Camera metadata records:
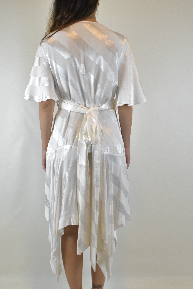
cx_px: 96
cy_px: 144
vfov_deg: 42.3
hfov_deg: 28.9
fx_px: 374
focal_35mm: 46
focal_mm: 31
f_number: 16
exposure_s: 1/40
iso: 1600
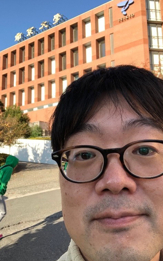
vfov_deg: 54.0
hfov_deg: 35.2
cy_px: 126
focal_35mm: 36
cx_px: 98
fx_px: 256
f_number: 2.2
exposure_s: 1/120
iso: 20
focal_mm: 2.87
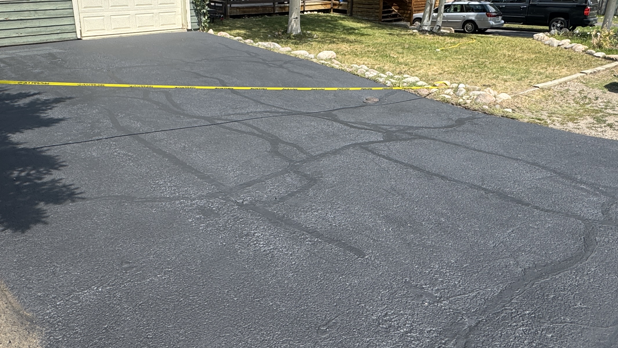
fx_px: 475
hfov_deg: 66.0
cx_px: 297
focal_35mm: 29
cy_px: 124
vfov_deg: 39.8
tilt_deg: -19.1
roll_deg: -0.2
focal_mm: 2.22
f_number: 2.2
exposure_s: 1/1143
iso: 50
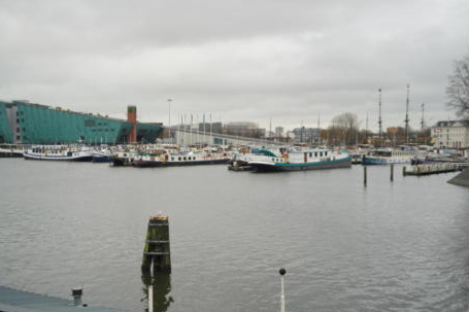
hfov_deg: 44.5
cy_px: 159
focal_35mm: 44
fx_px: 573
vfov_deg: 30.5
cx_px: 235
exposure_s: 1/100
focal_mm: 40
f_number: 3.2
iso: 100
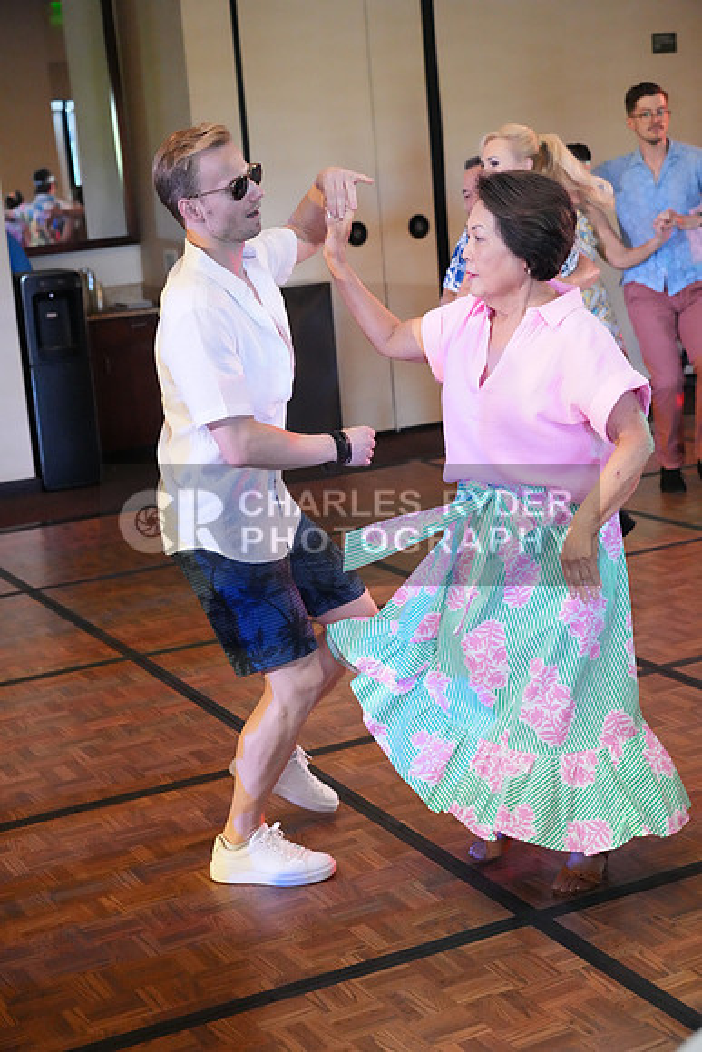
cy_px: 526
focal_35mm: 56
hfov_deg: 24.2
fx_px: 1637
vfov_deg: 35.6
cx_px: 351
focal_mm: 56
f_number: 4
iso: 12800
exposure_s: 1/400
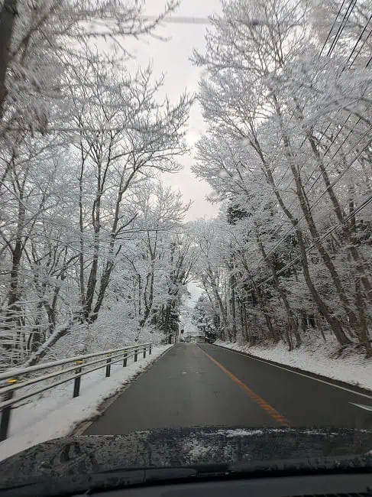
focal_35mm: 24
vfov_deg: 71.6
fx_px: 344
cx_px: 186
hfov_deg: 56.8
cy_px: 248
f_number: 1.7
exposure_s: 1/100
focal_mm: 4.5
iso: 125
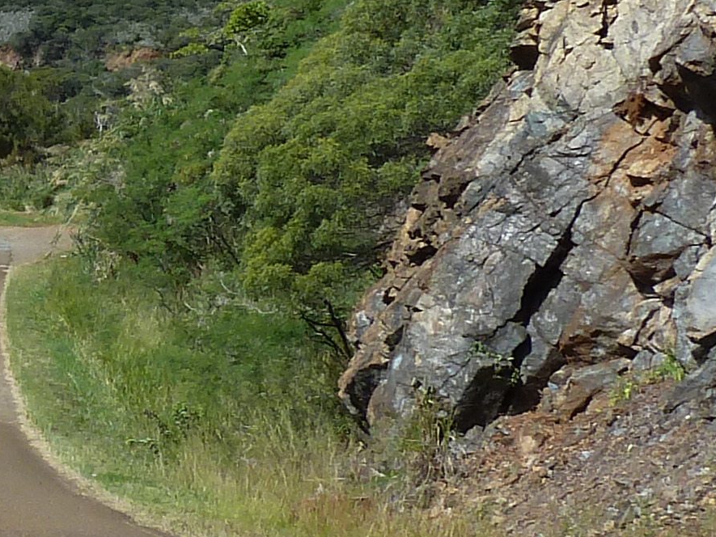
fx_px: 2338
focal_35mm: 113
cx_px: -417
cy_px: 293
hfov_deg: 15.7
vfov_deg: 13.1
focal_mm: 4.1
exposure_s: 1/500
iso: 80
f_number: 4.5
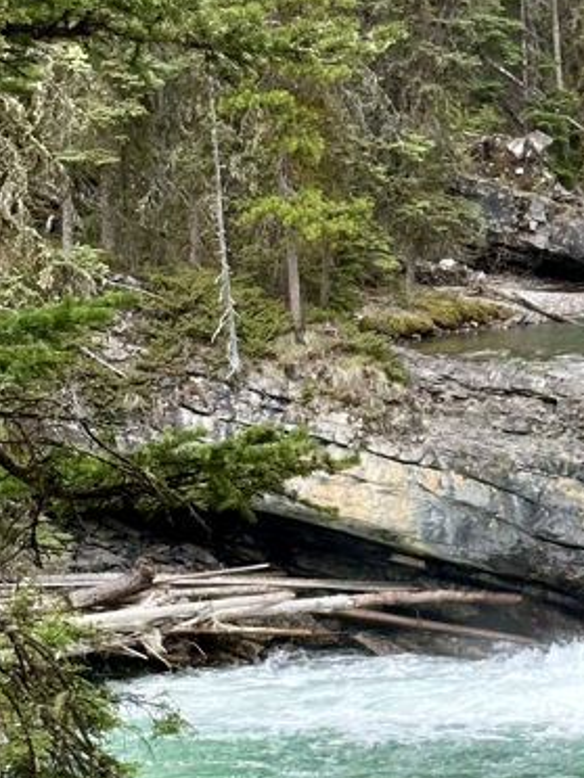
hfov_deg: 9.4
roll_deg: -0.9
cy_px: 661
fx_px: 3487
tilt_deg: -9.3
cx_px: 804
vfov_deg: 12.7
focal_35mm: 155
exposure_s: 1/283
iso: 64
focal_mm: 6.86
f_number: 1.78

* [WORK TO COMPLETE]
Find "hfov_deg: 9.4" in the records. Copy its line and every line after it, exactly, through the last one.

* [RESULT OF THE EXERCISE]
hfov_deg: 9.4
roll_deg: -0.9
cy_px: 661
fx_px: 3487
tilt_deg: -9.3
cx_px: 804
vfov_deg: 12.7
focal_35mm: 155
exposure_s: 1/283
iso: 64
focal_mm: 6.86
f_number: 1.78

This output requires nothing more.